Jose Luis Vazquez Martinez

Machine Learning Assessment of Early Life Factors Predicting Suicide Attempt in Adolescence or Young Adulthood

Jose Luis Vazquez Martinez - 12 March 2021

Source:

Navarro MC, Ouellet-Morin I, Geoffroy M, et al. Machine Learning Assessment of Early Life Factors Predicting Suicide Attempt in Adolescence or Young Adulthood. JAMA Netw Open. 2021;4(3):e211450. doi:10.1001/jamanetworkopen.2021.1450

 

Key Points

Question  Can early life factors (ie, in-utero, perinatal, infancy) be used to predict suicide attempt in adolescence or young adulthood?

 

Findings  In this prognostic study of 1623 children from a representative longitudinal cohort study, random forest algorithms, including 150 potential factors, found that early life factors modestly contributed to the prediction of suicide attempt in adolescence or young adulthood, with 24% to 44% better prediction than chance.
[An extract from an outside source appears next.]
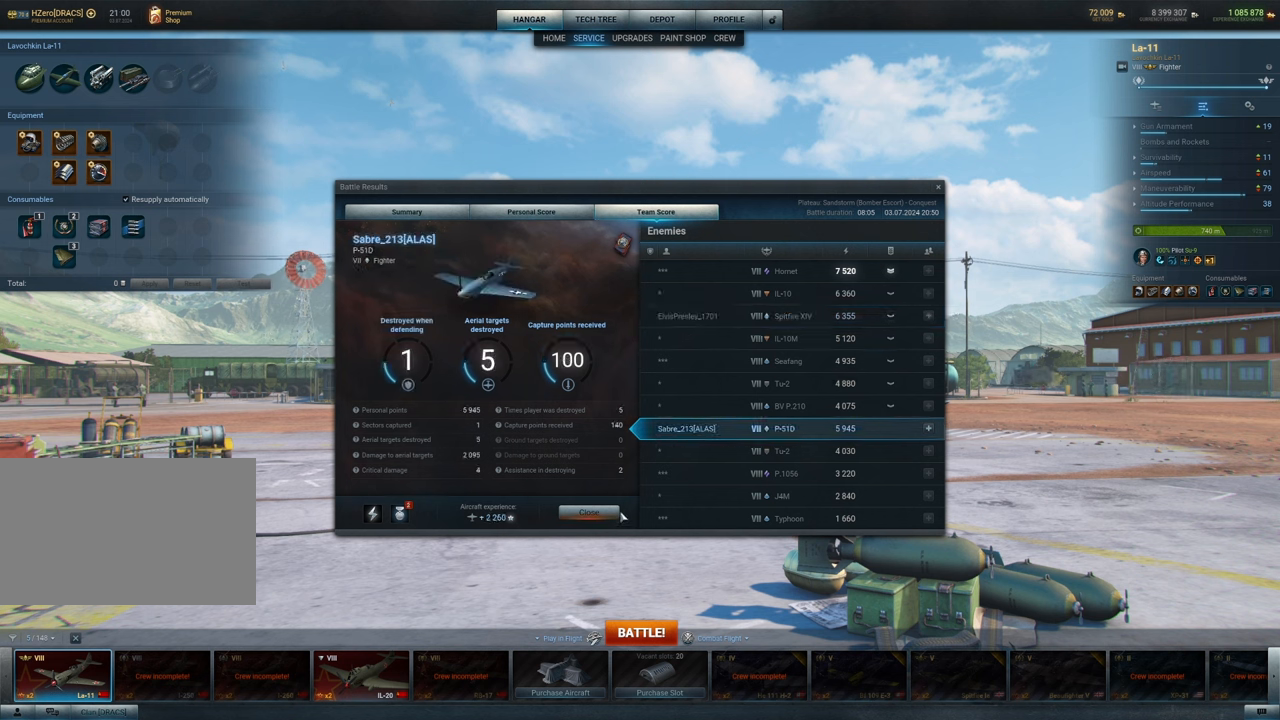
{"keys": [], "mouse": [], "mouse_move": "still", "events": []}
The most informative factors include birth-related characteristics, family and parents’ characteristics, parents’ mental health, and parenting practices.

 

Meaning  These findings suggest that although early-life factors may contribute to understanding the etiological processes of suicide, their utility in the long-term prediction of suicide attempt was limited.